The South Dakota Science and Technology Authority is rehabilitating the former Homestake gold mine and reopening the 4,850-foot level as an underground lab.
For the first time Thursday, crews were able to use the Yates shaft to send a cage down to that level, providing a new second exit for lab technicians who have been using the Ross shaft.
Crews rehabilitating the future lab space had had a second exit that used a series of underground ramps going from level to level.
"It was kind of a walking secondary access," lab spokesman Bill Harlan said. "Now it's much faster."

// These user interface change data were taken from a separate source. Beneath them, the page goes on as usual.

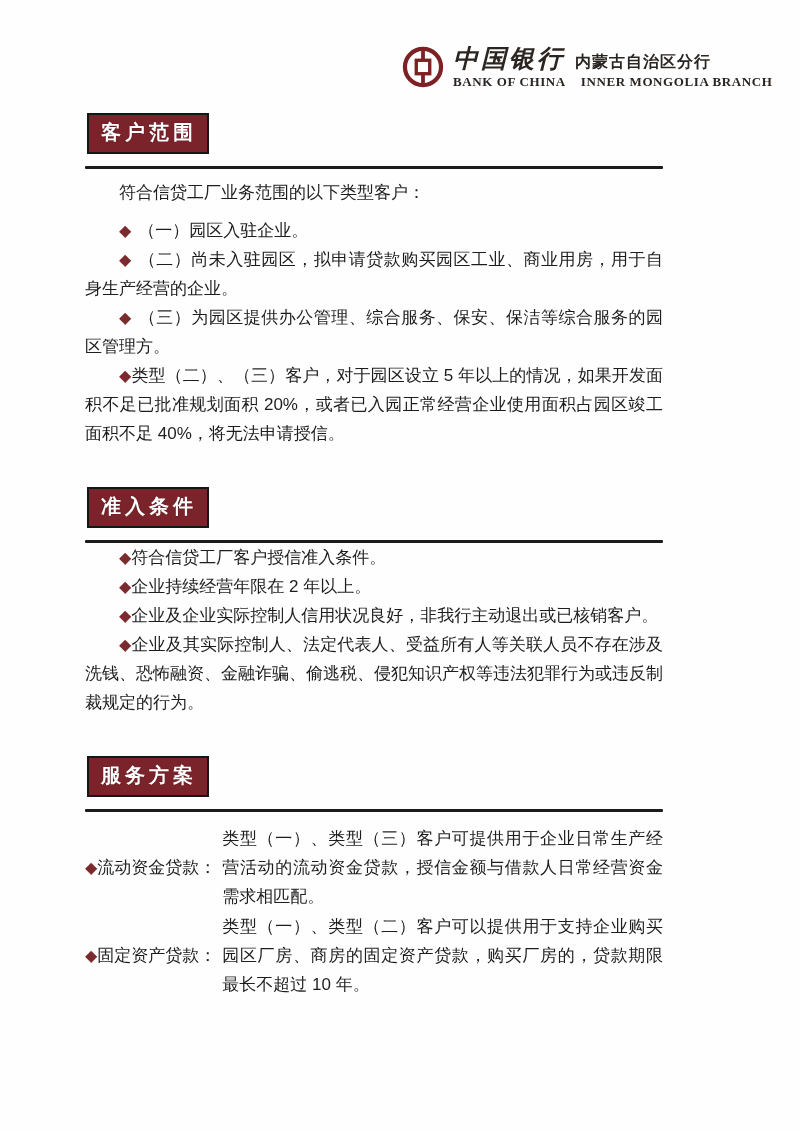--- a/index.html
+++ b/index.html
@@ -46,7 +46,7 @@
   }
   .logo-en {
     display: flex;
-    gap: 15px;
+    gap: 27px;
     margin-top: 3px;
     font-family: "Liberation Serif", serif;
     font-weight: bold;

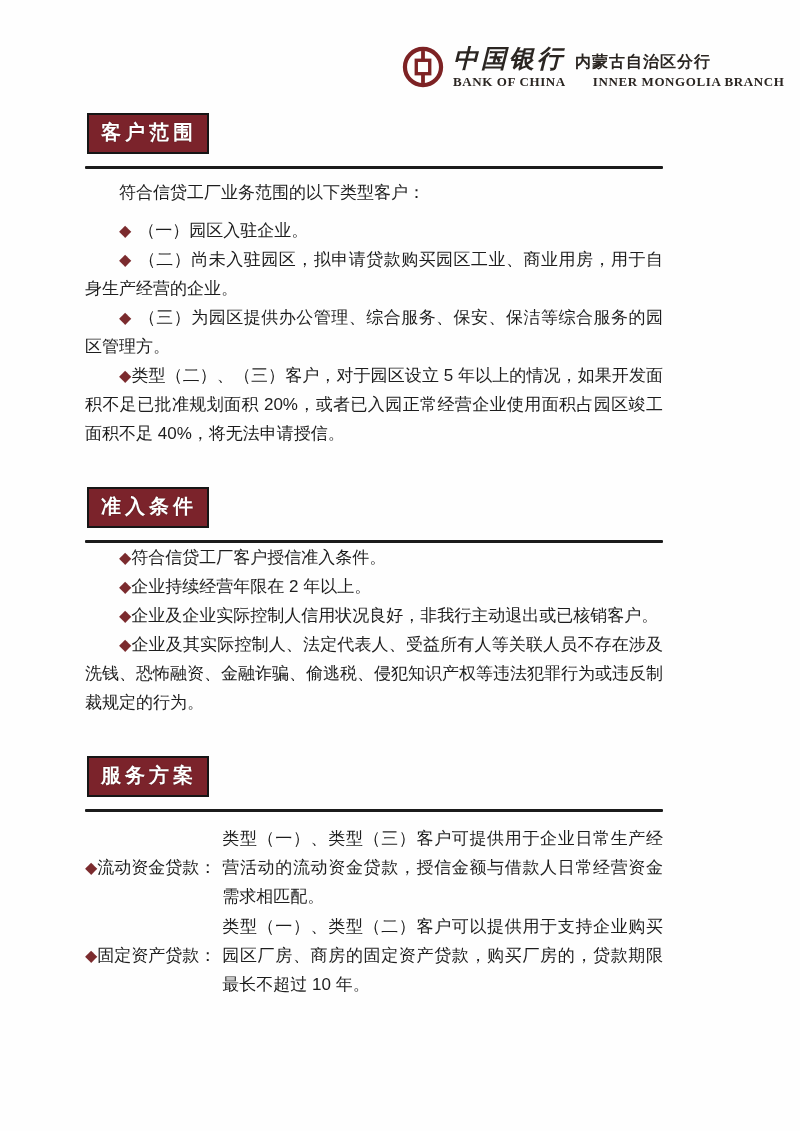--- a/index.html
+++ b/index.html
@@ -154,7 +154,7 @@
 
     <section class="sec2">
       <div class="badge">
-        <span>准入条件</span>
+        <span>购买厂房的</span>
       </div>
       <div class="rule"></div>
       <div class="items">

The steel Ross shaft is about a half-mile from the area to be used for the large experiments, while the Yates shaft is "right around the corner" from the Davis Cavern, once the site of Nobel Prize-winning physics research, Harlan said.
The Yates shaft was built with wood because of steel shortages during World War II. Harlan said the water that had been flowing down the shaft had helped preserve the wood.
RCS Construction has been working on the $7 million shaft restoration project.
The National Science Foundation in 2007 picked the former Homestake mine as the preferred site for a Deep Underground Science and Engineering Laboratory that will be 7,400 feet below the surface. South Dakota is building the Sanford Laboratory at the 4,850-foot level so some experiments can begin earlier.
The first dark matter experiment to be done there will be a project to detect weakly interacting particles that could give scientists greater insight into the Big Bang explosion believed to have formed the universe.
The lab has refurbished a warehouse on the surface where equipment can be assembled and tested. The Large Underground Xenon detector to be used in the experiment will be installed in the Davis Cavern next year, possibly by early summer, Harlan said.
The second major experiment will measure certain properties of ghostly particles called neutrinos. Harlan wasn't sure of its timetable.
Smaller scientific experiments using instruments such as tilt meters, seismometers and background radiation counters are already being done in the former mine from the 300-foot level down to the 4,550-foot level, he said.